### Your goal
Set down the lines below exactly as they stand, please. Go from the first through the one containing "sowie auf eine".

(Stored data entries)
* * *

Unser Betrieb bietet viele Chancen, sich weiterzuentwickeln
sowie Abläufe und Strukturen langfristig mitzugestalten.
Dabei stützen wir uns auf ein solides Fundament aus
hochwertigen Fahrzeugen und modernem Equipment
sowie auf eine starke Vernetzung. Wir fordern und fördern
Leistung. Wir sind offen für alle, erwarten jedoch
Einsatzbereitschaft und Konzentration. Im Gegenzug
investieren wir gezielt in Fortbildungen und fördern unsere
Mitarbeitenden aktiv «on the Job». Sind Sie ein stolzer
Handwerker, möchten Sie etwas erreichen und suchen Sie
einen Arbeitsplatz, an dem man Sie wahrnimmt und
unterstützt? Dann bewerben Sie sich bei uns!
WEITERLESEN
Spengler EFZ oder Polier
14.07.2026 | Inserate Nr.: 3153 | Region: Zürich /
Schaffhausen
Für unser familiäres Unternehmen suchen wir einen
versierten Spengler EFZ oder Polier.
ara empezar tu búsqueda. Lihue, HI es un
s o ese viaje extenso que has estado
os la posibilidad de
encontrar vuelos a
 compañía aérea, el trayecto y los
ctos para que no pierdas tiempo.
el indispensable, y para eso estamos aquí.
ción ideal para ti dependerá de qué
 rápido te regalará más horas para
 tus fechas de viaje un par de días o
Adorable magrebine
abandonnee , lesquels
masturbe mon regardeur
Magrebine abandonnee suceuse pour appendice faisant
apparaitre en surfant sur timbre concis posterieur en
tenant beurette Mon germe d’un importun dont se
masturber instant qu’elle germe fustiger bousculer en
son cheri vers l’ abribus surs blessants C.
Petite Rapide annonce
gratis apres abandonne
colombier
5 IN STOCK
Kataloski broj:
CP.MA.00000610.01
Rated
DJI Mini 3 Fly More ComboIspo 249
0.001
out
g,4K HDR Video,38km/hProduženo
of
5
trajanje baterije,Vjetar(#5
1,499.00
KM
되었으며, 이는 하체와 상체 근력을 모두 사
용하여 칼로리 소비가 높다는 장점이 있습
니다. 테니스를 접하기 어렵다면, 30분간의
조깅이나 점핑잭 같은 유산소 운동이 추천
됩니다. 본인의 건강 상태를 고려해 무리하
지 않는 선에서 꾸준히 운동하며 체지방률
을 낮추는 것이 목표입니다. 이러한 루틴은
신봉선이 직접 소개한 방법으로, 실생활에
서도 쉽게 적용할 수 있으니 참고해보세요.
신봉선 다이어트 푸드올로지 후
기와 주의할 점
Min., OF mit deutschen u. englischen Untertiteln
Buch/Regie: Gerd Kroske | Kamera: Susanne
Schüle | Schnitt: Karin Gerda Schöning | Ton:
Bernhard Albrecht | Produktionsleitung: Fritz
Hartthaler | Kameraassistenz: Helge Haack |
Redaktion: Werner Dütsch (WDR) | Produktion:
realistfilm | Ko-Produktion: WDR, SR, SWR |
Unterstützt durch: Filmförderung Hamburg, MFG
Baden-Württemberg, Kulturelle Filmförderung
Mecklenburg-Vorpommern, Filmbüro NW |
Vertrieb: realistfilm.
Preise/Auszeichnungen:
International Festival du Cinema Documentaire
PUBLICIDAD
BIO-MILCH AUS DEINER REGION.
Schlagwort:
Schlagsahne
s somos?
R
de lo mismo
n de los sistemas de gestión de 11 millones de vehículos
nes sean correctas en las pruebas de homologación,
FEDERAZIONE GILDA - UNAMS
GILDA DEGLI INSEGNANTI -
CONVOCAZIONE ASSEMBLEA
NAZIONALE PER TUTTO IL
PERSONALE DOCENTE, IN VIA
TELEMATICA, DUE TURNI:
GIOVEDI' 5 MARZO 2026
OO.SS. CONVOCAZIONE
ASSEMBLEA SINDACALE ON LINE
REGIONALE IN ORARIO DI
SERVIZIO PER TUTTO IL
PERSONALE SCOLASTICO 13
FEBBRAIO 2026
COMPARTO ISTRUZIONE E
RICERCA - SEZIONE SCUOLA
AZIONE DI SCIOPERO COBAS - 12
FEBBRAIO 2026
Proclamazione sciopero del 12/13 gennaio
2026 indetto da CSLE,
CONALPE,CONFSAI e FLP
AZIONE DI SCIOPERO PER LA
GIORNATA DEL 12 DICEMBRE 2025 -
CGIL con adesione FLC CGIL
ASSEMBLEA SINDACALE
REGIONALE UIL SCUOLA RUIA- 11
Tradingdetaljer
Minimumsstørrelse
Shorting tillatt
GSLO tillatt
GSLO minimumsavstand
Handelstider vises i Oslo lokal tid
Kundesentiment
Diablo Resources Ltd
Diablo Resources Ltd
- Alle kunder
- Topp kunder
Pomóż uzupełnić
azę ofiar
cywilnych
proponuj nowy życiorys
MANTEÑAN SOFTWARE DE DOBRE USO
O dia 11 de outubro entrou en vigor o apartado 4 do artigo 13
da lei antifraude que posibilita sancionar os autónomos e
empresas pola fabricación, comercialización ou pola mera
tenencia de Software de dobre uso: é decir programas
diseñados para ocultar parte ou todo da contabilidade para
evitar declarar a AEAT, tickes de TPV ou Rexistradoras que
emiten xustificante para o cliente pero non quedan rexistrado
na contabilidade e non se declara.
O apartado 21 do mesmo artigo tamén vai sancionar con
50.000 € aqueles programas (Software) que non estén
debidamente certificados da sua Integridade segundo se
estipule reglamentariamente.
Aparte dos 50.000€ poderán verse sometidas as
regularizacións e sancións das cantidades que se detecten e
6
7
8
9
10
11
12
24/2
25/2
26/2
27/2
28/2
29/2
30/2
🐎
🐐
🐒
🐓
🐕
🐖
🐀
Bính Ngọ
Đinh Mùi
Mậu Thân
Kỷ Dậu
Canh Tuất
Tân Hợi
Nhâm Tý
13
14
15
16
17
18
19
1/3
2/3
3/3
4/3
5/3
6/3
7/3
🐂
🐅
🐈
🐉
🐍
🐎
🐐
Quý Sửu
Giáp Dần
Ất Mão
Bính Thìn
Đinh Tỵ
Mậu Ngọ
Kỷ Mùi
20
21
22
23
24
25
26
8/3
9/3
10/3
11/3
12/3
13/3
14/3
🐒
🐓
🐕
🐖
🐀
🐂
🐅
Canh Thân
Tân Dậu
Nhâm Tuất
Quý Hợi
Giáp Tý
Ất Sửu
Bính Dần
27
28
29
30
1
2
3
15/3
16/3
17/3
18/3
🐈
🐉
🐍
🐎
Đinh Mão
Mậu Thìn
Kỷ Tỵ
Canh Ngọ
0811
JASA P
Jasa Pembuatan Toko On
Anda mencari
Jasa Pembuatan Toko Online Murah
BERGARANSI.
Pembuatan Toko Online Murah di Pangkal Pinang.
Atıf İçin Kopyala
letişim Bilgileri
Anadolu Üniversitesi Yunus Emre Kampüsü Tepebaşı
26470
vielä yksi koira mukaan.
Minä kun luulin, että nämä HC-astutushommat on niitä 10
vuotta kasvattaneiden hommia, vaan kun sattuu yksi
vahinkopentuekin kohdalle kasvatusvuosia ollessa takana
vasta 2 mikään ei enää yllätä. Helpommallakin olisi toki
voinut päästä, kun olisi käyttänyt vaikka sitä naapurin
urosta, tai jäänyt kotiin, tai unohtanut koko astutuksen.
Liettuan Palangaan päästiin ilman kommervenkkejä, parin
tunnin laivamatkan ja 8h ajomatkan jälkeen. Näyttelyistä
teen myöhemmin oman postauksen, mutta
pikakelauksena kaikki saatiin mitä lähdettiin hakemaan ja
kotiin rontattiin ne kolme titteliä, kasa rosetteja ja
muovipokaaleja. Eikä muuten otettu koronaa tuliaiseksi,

* * *

### Answer to the problem
Unser Betrieb bietet viele Chancen, sich weiterzuentwickeln
sowie Abläufe und Strukturen langfristig mitzugestalten.
Dabei stützen wir uns auf ein solides Fundament aus
hochwertigen Fahrzeugen und modernem Equipment
sowie auf eine starke Vernetzung. Wir fordern und fördern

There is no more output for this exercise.